● **PASSAGE PROVIDED**:
---+---

Arik Senderovich

Queue Mining – Predicting Delays in Service Processes

Information systems have been widely adopted to support service processes in various domains, e.g., in the telecommunication, finance, and health sectors. Recently, work on process mining showed how management of these processes, and engineering of supporting systems, can be guided by models extracted from the event logs that are recorded during process operation. In this work, we establish a queueing perspective in operational process mining. We propose to consider queues as first-class citizens and use queueing theory as a basis for queue mining techniques. To demonstrate the value of queue mining, we revisit the specific operational problem of online delay prediction: using event data, we show that queue mining yields accurate online predictions of case delay.

Queue mining for delay prediction in multi-class service processes

Information systems have been widely adopted to support service processes in various domains, e.g., in the telecommunication, finance, and health sectors. Information recorded by systems during the operation of these processes provides an angle for operational process analysis, commonly referred to as process mining. In this work, we establish a queueing perspective in process mining to address the online delay prediction problem, which refers to the time that the execution of an activity for a running instance of a service process is delayed due to queueing effects. We present predictors that treat queues as first-class citizens and either enhance existing regression-based techniques for process mining or are directly grounded in queueing theory. In particular, our predictors target multi-class service processes, in which requests are classified by a type that influences their processing. Further, we introduce queue mining techniques that derive the predictors from event logs recorded by an information system during process execution. Our evaluation based on large real-world datasets, from the telecommunications and financial sectors, shows that our techniques yield accurate online predictions of case delay and drastically improve over predictors neglecting the queueing perspective.

---+---

(Document layout detection data)

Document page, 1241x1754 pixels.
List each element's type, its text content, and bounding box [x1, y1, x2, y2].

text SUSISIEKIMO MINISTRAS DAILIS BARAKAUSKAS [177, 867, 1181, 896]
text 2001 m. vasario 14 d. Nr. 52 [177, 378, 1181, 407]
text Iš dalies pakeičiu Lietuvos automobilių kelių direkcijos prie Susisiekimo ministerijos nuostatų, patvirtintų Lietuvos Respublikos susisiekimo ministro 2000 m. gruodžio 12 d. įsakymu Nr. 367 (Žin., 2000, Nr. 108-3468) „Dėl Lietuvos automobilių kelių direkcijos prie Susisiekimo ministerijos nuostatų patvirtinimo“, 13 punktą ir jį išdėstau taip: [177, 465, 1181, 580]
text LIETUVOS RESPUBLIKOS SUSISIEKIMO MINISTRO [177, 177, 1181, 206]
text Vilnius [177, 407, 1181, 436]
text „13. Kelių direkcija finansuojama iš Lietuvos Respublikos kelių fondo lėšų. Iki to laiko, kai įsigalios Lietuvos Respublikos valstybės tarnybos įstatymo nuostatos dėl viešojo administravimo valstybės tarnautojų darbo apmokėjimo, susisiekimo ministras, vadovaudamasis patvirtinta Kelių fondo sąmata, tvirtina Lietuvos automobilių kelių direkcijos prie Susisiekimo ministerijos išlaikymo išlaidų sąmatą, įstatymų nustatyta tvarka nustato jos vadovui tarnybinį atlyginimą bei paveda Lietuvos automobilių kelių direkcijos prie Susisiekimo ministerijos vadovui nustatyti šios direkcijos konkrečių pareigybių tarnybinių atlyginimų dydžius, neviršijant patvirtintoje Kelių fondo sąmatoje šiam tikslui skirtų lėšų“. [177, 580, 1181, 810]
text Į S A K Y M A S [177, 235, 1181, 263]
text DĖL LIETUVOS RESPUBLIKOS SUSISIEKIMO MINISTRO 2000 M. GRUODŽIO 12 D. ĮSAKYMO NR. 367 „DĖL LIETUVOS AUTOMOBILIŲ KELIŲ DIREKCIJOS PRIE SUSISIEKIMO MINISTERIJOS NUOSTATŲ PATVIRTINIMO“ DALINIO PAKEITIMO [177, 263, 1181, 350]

---+---

● **TASKS TO CARRY OUT**:
(A) Reproduce the passage on queue mining starting with "Queue Mining –" and going on through "of case delay.".
(B) Translate into Spanish the following sentence from the passage on queue mining: "In this work, we establish a queueing perspective in operational process mining."

● **RESPONSES TO THE EXERCISE**:
(A)
Queue Mining – Predicting Delays in Service Processes

Information systems have been widely adopted to support service processes in various domains, e.g., in the telecommunication, finance, and health sectors. Recently, work on process mining showed how management of these processes, and engineering of supporting systems, can be guided by models extracted from the event logs that are recorded during process operation. In this work, we establish a queueing perspective in operational process mining. We propose to consider queues as first-class citizens and use queueing theory as a basis for queue mining techniques. To demonstrate the value of queue mining, we revisit the specific operational problem of online delay prediction: using event data, we show that queue mining yields accurate online predictions of case delay.

(B) En este trabajo, establecemos una perspectiva de colas en la minería de procesos operativa.